**Document passage:**
Unlike many higher level languages, you cannot just concatenate C “strings” together like so: my_string_1 + my_string_2 (remember, they are just arrays of characters!). Instead you have to use the strcat() function:




## C Number To String Functions

### printf (And It’s Variants)

printf() can be a very taxing function on the processor, and may disrupt the real-time deadlines of code (especially relevant to embedded programming). It is a good idea to keep printf() function calls away from high-priority interrupts and control loops, and instead use them in background tasks that can be pre-empted (either by interrupts or a higher-priority threads when running a RTOS).

printf()

printf() is the most commonly used string output function. It is a variadic function (it takes a variable number of arguments, note that this is not the same as function overloading, which is something that C does not support).

On Linux, this will print the string to the calling terminal window. Most embedded systems do not support printf() as their is no “standard output” (although this can be re-wired to say, a UART). Instead, in embedded applications, printf variants like sprintf() are more common.

If you want to print an already-formulated string using printf (with no additional arguments to be inserted), do not use the syntax printf(msg). Instead, use the format printf(%s, msg).

char* msg = "Example message";

// This is the incorrect and unsafe way of printing
// an already formulated string, and the compiler
// should give you a warning.
printf(msg);

// The correct way of printing an already-formulated
// string
printf(%s, msg);


The printf() function takes format specifiers which tell the function how you want the numbers displayed.

**Input data:**
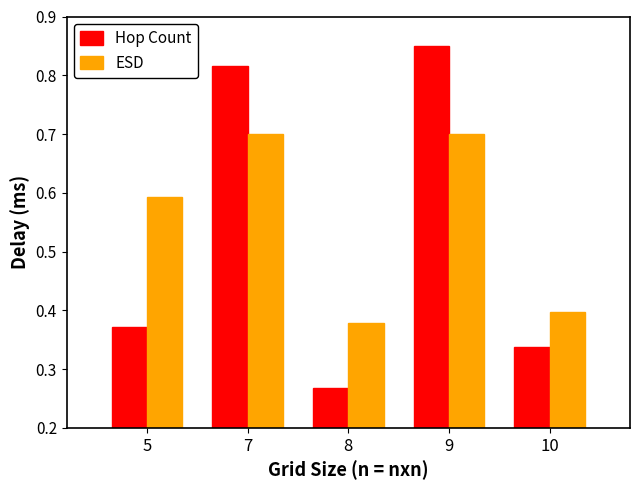

At which category is the sum across all series the highest?

9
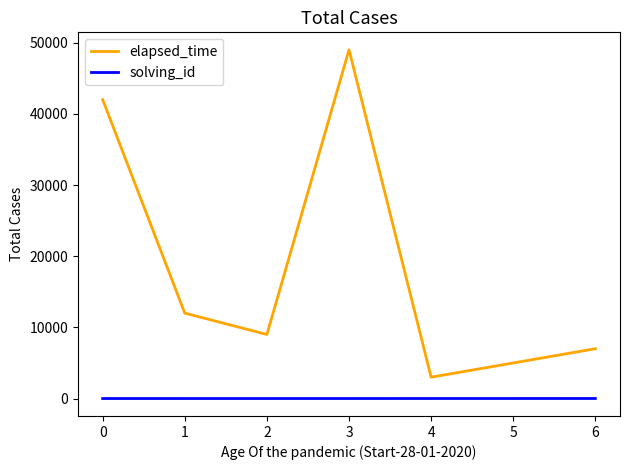

Which series has the largest range (max minus min)?

elapsed_time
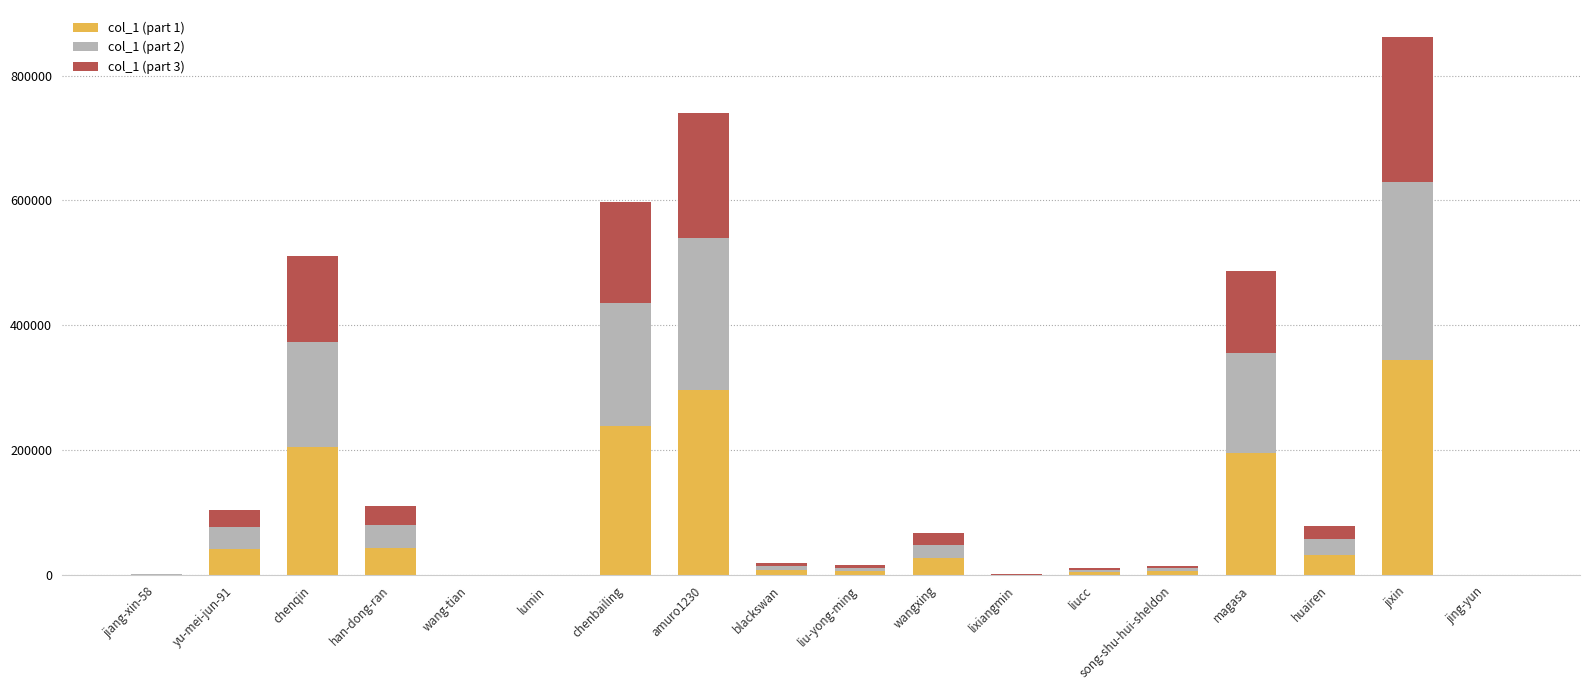

What is the highest value of the col_1 (part 1) series?

344732.4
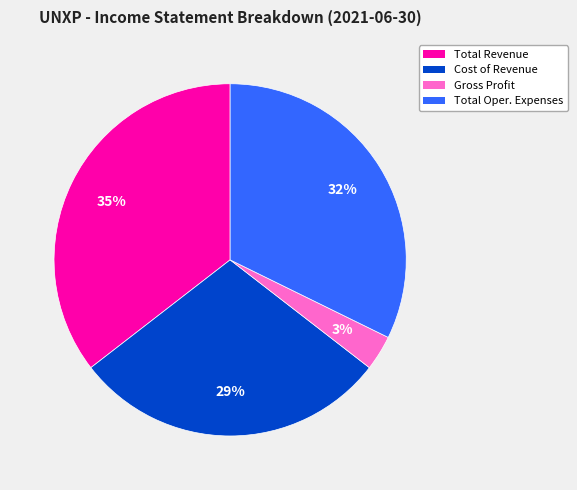

To the nearest percent, what is the difference between the largest and smallest slice percentages?

32%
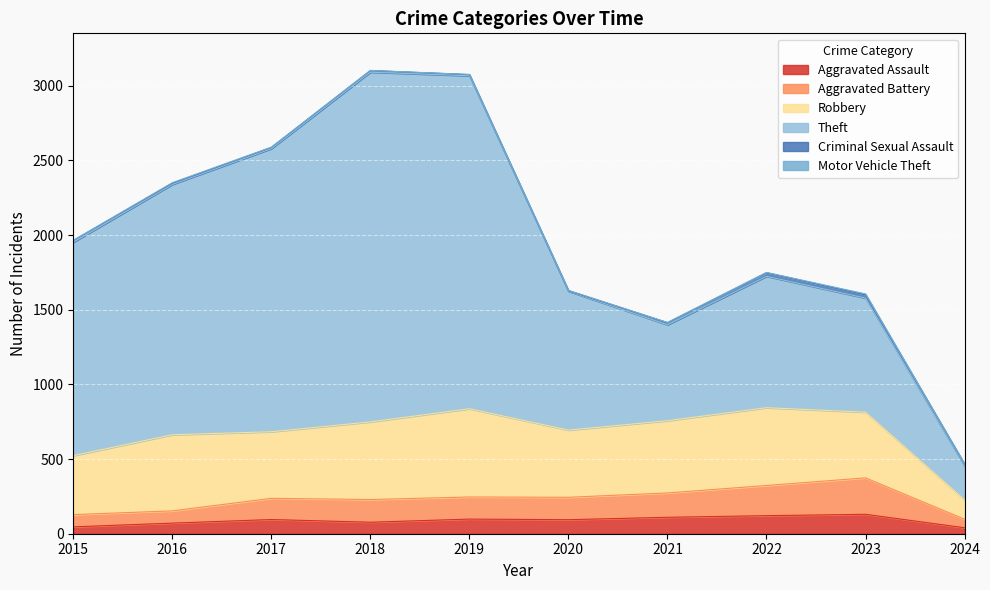

At how many categories does at least one series exceed 1698?

3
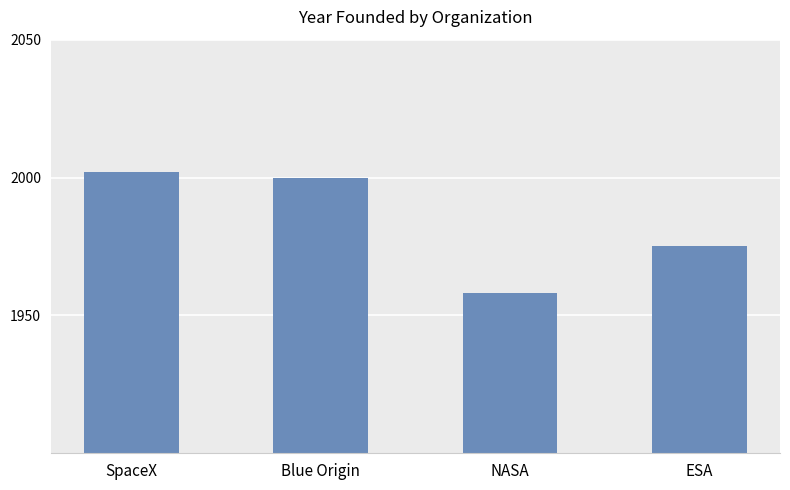

Does the chart contain stacked bars?

No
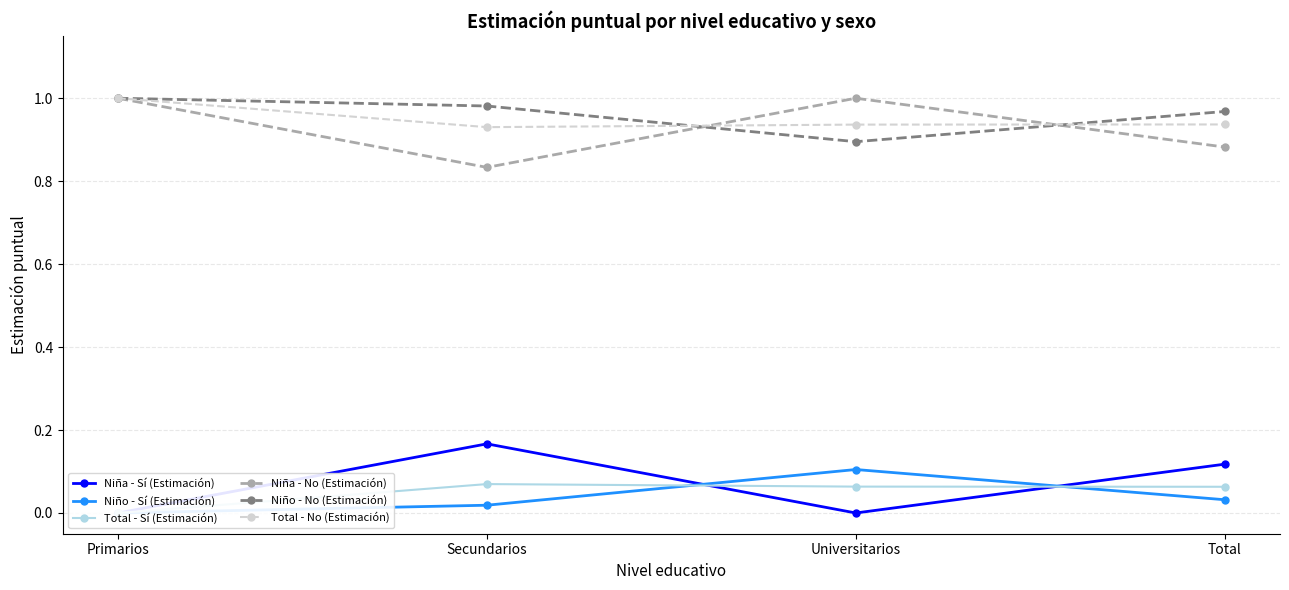

Is this an area chart (filled region under the line)?

No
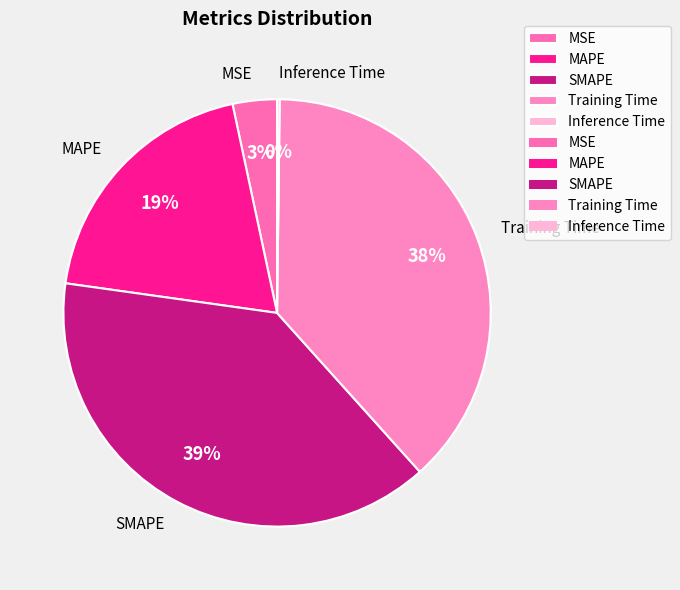

What is the largest slice in the pie chart?

SMAPE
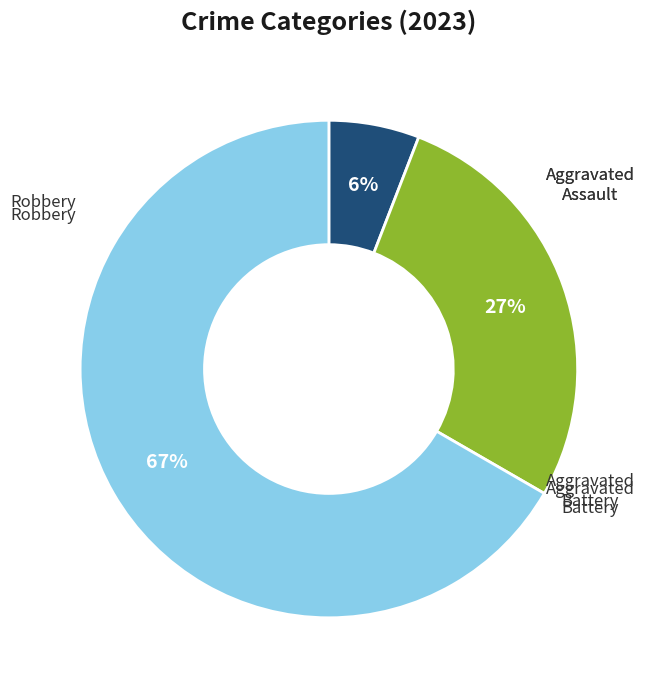

To the nearest percent, what is the average slice percentage?

33%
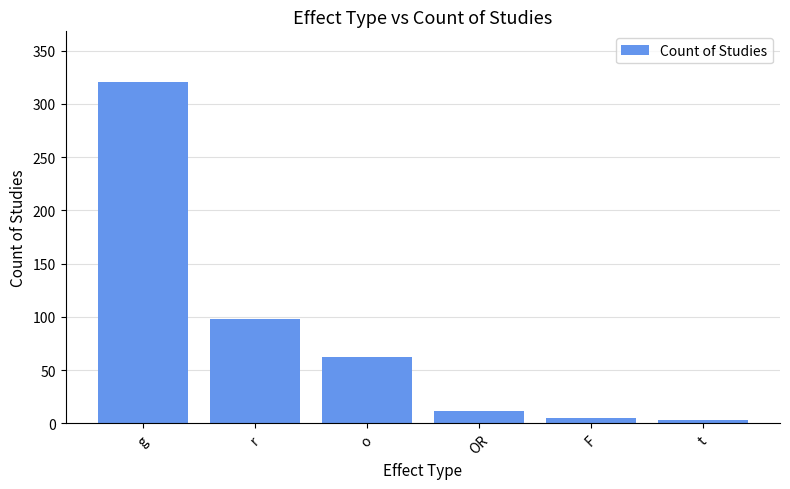

Between o and OR, which is larger?

o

**Problems to work on:**
A. Using the passage on C strings and printf, decide whether each statement agrees with it, answering yes or no and quoting the words that settle it: (i) printf() is a variadic function; (ii) C supports function overloading; (iii) in embedded applications, variants such as sprintf() are more common than printf().
B. Locate every line in the records that contains the string "percent", treating case as significant, and copy each such line in full.
The C string text and the records are unrelated and should be treated separately.

**Solutions to each task:**
A.
(i) Yes: "It is a variadic function"
(ii) No: "function overloading, which is something that C does not support"
(iii) Yes: "Instead, in embedded applications, printf variants like sprintf() are more common."

B.
To the nearest percent, what is the difference between the largest and smallest slice percentages?
To the nearest percent, what is the average slice percentage?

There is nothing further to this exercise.